▶ **Text section**:
= Beginning of Section =

Analytics will make the biggest, most measurable difference when used to improve specific business processes. Companies who eagerly—and perhaps haphazardly—start applying analytics to mountains of data won’t find themselves experiencing any tangible results. Instead, focus your efforts on specific, manageable tasks that will make a meaningful difference. Start using predictive analytics for something small and quantifiable, like automatically reordering of supplies when stocks are low, and achieve success there, then move on to something bigger.

Level of effort also plays a key role in understanding ROI. Sexy, big-vision projects may create initial excitement, but if they require ingestion and integration of dozens of data sources and complex, ensemble models, and if they are a challenge to productionalize, then the business will quickly lose appetite as resources are poured into a vision that was scoped much too large.

3. Define the right approach

There’s a seemingly unlimited number of methods and approaches that can be used to generate accurate predictive analytics, and new methodologies are constantly being introduced. This flexibility is one of the great things about predictive analytics, but it can make it hard to figure out the best approach for you. That’s why it’s so important that you define your business outcome first, so you can choose an approach that aligns with your overall goals. Do you want to understand whether a customer who purchases one product is more likely to purchase a second product so you can determine if you should bundle those products together? Do you want to target your marketing efforts to a specific segment of customers so you can increase revenue? Understanding the core business outcome and the concomitant existing problems that cause pain creates context for the necessary solution. Only then can a data scientist evaluate whether the data is present to support predictive analytics that solves for the problem, or can suggest additional data sources or an entirely different approach to solving the problem. When the business outcomes are not scoped well, then you run the risk of solving the wrong problem even though you’re using the exact same data.

= End of Section =

▶ **Study material**:
= Beginning of Section =

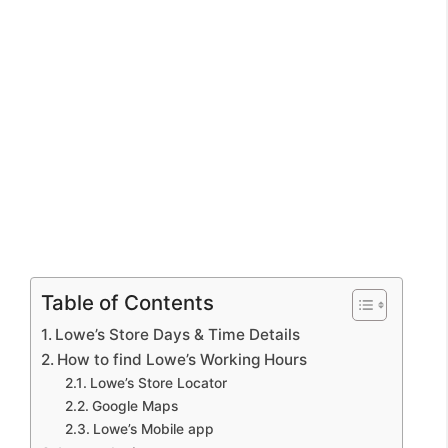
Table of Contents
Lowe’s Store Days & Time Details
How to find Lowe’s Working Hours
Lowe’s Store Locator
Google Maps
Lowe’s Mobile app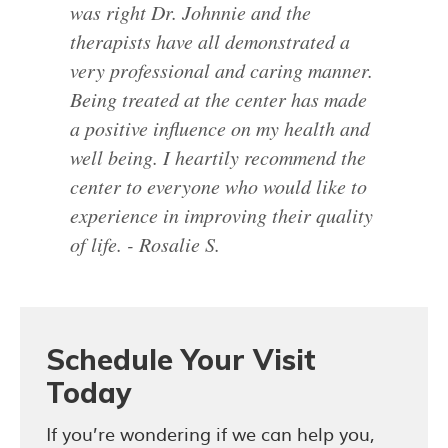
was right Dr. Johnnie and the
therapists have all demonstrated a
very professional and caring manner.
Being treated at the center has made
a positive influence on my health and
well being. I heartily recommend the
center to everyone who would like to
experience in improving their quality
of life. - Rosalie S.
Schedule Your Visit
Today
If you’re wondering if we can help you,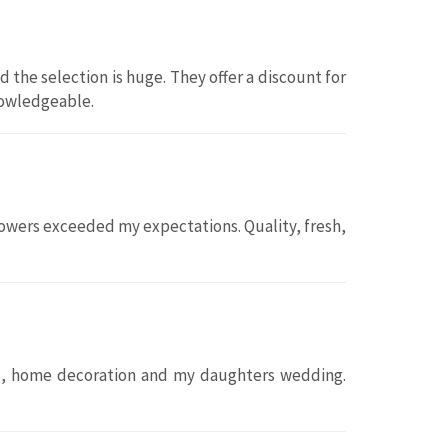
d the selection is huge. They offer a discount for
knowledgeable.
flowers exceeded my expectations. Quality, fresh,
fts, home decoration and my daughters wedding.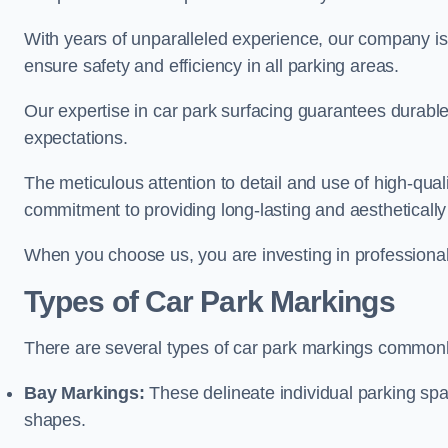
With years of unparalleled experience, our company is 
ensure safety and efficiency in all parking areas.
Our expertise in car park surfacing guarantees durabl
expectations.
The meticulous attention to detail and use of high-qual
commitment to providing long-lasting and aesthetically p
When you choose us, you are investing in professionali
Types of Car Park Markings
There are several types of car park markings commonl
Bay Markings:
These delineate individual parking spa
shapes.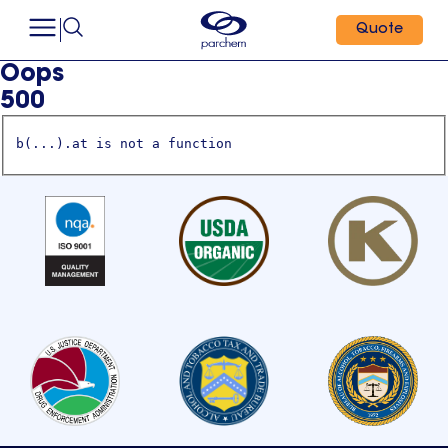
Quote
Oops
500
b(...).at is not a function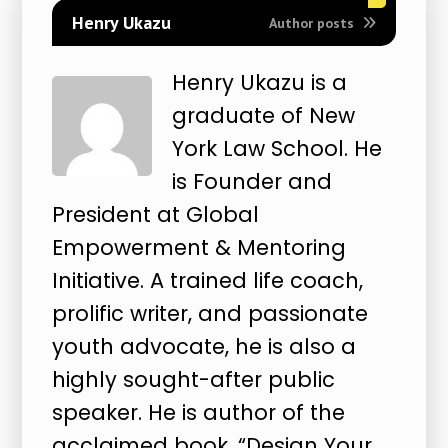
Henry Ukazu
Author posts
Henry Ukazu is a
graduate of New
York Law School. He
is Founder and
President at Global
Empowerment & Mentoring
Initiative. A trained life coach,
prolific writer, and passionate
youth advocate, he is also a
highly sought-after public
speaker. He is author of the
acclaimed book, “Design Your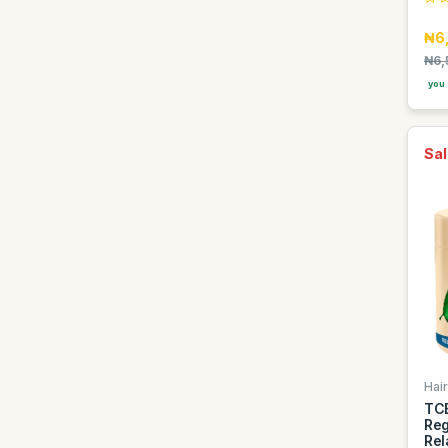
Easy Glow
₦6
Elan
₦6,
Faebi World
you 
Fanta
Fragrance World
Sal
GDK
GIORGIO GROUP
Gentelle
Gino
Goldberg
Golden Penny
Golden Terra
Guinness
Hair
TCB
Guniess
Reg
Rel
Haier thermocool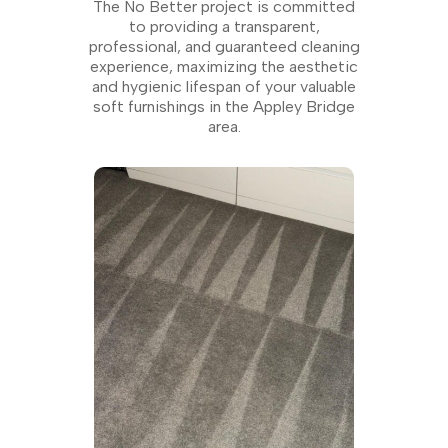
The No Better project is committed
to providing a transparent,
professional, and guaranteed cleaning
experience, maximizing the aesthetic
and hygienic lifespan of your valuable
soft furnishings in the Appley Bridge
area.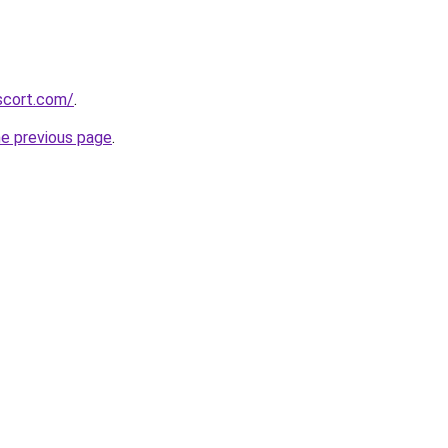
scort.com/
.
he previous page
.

= End of Section =
= Beginning of Section =

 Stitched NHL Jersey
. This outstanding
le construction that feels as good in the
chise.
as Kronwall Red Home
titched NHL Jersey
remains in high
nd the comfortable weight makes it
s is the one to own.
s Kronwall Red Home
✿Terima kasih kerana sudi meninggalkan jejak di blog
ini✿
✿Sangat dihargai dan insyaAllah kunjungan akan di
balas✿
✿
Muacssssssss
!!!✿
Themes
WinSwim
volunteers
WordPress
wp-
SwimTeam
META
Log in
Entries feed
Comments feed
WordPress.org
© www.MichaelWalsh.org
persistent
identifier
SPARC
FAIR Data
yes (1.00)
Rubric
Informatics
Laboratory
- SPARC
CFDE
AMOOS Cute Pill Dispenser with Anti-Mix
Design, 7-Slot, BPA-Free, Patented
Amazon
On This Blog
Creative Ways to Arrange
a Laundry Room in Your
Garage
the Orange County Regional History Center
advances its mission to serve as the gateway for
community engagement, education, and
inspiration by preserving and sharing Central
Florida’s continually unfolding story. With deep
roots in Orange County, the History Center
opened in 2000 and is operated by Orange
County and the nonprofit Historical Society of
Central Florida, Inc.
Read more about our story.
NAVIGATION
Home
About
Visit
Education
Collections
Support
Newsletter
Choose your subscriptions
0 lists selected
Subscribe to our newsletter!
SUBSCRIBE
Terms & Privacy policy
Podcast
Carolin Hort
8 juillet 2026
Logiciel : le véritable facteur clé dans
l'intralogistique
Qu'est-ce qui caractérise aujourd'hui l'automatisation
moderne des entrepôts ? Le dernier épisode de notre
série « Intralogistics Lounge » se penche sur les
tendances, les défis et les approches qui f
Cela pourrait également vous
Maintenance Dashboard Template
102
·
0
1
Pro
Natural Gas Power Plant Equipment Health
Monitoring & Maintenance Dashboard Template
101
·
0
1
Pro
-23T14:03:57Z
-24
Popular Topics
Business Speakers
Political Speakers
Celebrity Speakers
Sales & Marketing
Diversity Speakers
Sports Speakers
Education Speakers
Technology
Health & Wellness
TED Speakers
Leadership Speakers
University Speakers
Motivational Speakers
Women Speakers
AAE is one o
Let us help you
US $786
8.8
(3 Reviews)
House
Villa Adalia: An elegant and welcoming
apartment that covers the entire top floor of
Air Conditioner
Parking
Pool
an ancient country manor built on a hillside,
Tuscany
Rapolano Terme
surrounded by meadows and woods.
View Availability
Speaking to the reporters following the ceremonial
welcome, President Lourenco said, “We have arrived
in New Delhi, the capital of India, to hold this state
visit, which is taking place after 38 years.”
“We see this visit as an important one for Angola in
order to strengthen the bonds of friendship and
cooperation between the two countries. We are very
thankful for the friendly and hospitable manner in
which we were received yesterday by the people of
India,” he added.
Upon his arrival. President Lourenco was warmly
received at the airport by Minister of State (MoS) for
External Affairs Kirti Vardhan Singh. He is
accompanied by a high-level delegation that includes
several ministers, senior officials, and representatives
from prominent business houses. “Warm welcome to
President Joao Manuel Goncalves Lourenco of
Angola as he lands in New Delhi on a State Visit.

= End of Section =

▶ **Exercise goal**:
Extend the passage on predictive analytics, picking up right after its final sentence. The entries have no connection to the passage on predictive analytics.

▶ **Expected answer**:
4. Be aware of human biases present in models

It’s tempting to implicitly accept what the model tells you, but doing so ignores the implicit bias that’s inherently built into everything that we, as humans, create. Our CEO Roman Stanek recently wrote about this exact topic, and about how unrealistic it is to assume that AI is bias-free purely because the algorithm itself is not human. But as we humans build the models that enable predictive analytics, we teach those models to respond to our biases in the same way that we respond to them. And I’m not talking about the racial or gender biases that we hear about so often, but less well-known biases like the backfire effect or anchoring, which can be just as damaging.

Enterprises are going through growing pains and learning that predictive analytics isn't something you can dabble in. However, the impact that strong predictive analytics can have on business efficiency, revenue, and product performance is well worth the time, energy, and resources that are needed to ensure success.